In the methods passage below, what instrument was used to measure the specific surface area by nitrogen physisorption?

Passage for review Start Marker

2.2 Catalyst characterization

2.2.1 Chemisorption. The dispersion of Pd and the mean Pd particle diameter were determined by chemisorption of carbon monoxide using a Micrometrics ASAP 2020 instrument. 200 mg of catalyst sample, packed between quartz wool was firstly degassed at 250 °C for 3 h to determine the dry weight of the sample. Subsequently, an oxidative pretreatment (2 vol% O₂) at 500 °C for 1 h and a reductive pretreatment (4 vol% H₂) at 500 °C for 1 h were performed. To finalize the pretreatment, the measurement cell was cooled to 35 °C and evacuated for 1 h. The CO-chemisorption measurement was carried out at 35 °C by carefully increasing the CO dosage. Assuming the ratio of adsorbed CO molecules and surface Pd atoms is 1 : 2,³³ the Pd dispersion and the mean hemispherical Pd particle diameter were calculated.

2.2.2 Nitrogen physisorption measurements. The specific surface area (SSA) of the sample was determined by nitrogen physisorption at −196 °C with a Micrometrics Tristar 3000 instrument using 200 mg of sample for the measurement. The sample was initially dried for 3 h at 225 °C under a nitrogen flow to remove weakly adsorbed species. After the physisorption experiments were performed, the specific surface area was calculated using the multipoint Brunauer–Emmett–Teller (BET) model,³⁴ considering five equally spaced points in the p/p₀ range from 0.05 to 0.2. The pore size distribution was determined from the isotherm (range 0.35 < p/p₀ < 1) by means of the Barrett–Joyner–Halenda (BJH) method.^35,36

2.2.3 Elemental analysis. The Pd loading of the powder catalyst was measured using inductively coupled plasma-optical emission spectrometry (ICP-OES, iCAP 600 series by Thermo Scientific). The sample was dissolved in aqua regia (3 : 1 ratio of hydrochloric acid and nitric acid, for Trace Metal Analysis, Fisher Chemical), heated up for two hours to 100 °C and was kept in the acid to digest overnight. Then the solution was diluted 1 : 10 with Milli-Q water and was filtered (syringe filter, PTFE-membrane with 0.2 μm pore diameter) to subsequently be analyzed.

2.3 Catalytic activity tests

2.3.1 Reactor setup. All kinetic experiments were performed in an in-house built reactor setup. The flow reactor is a modified version of a portable water generation reactor.³⁷ The coated monolithic sample was fixed with quartz wool in a stainless steel tube (ID = 15 mm, L = 480 mm). The steel tube is heated by an electrical heating coil which is fixed directly upstream of the coated monolith sample to ensure a constant gas feed and reaction temperature. The temperature of the feed gas is measured by a K-type thermocouple placed 5 mm in front of the catalyst. The flow of each gas component is controlled by a mass flow controller (Bronkhorst model FG-201CV). A control valve (Bronkhorst F-001) is implemented at the reactor outlet to control the pressure of the reactor system. The total pressure of the system is monitored by an in-line mounted gauge pressure transmitter (Yokogawa, model EJA530E). The gas concentration of the gas components at the reactor outlet is analyzed by mass spectroscopy (V&F Analysetechnik, Airsense Compact).

Passage for review End Marker
Dataset records Start Marker

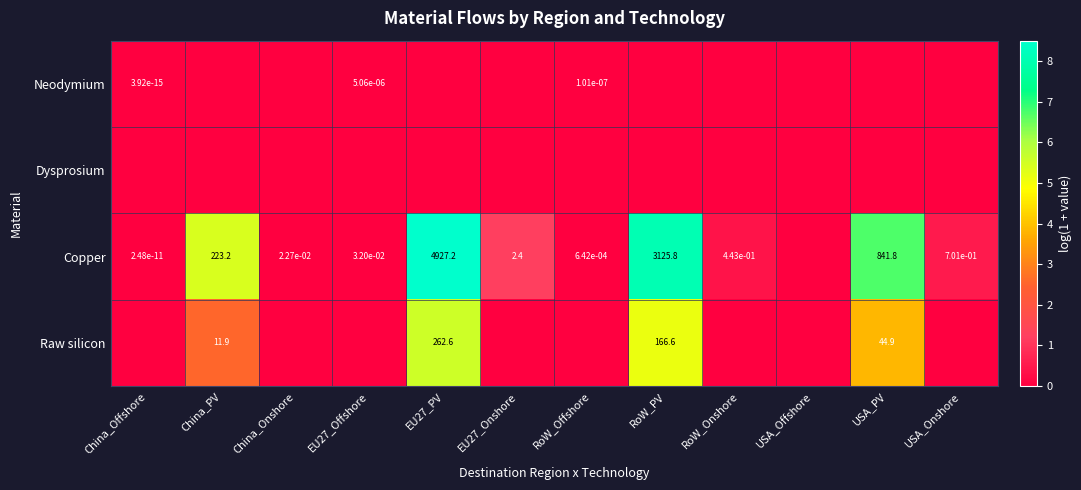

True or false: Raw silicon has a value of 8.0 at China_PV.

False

Dataset records End Marker
Dataset records Start Marker

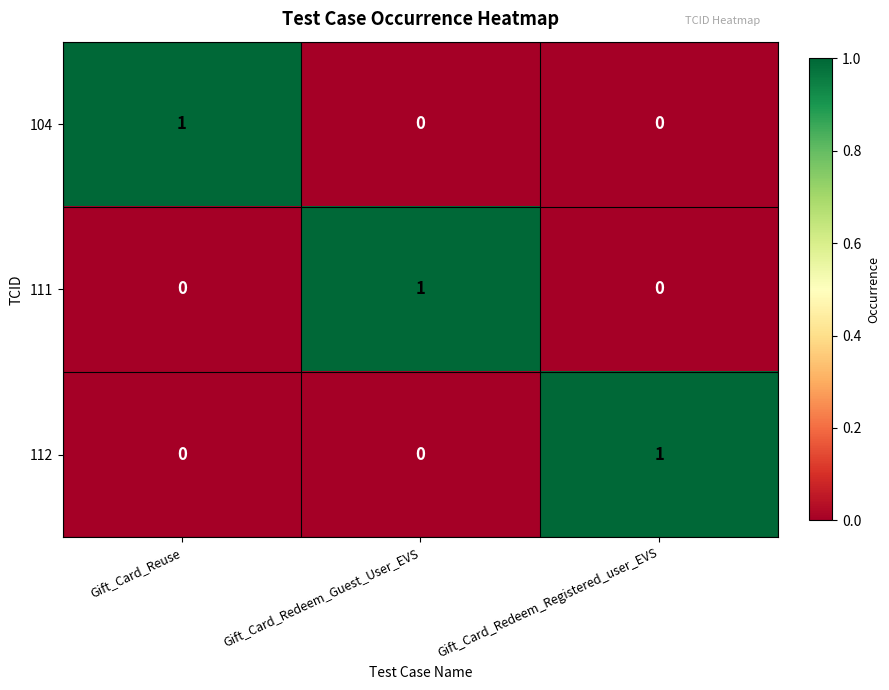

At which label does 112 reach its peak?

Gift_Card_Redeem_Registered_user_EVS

Dataset records End Marker
Dataset records Start Marker

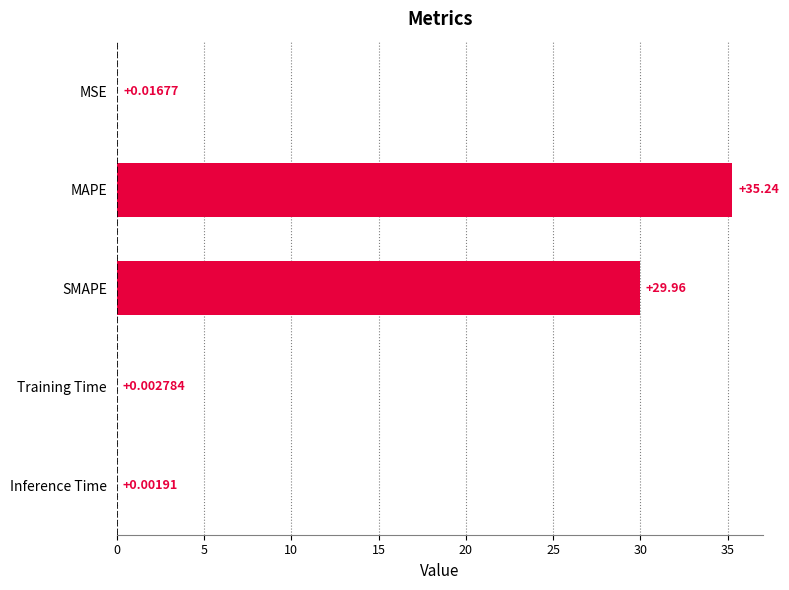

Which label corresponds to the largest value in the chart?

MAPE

Dataset records End Marker

- Solution: A Micrometrics Tristar 3000 instrument.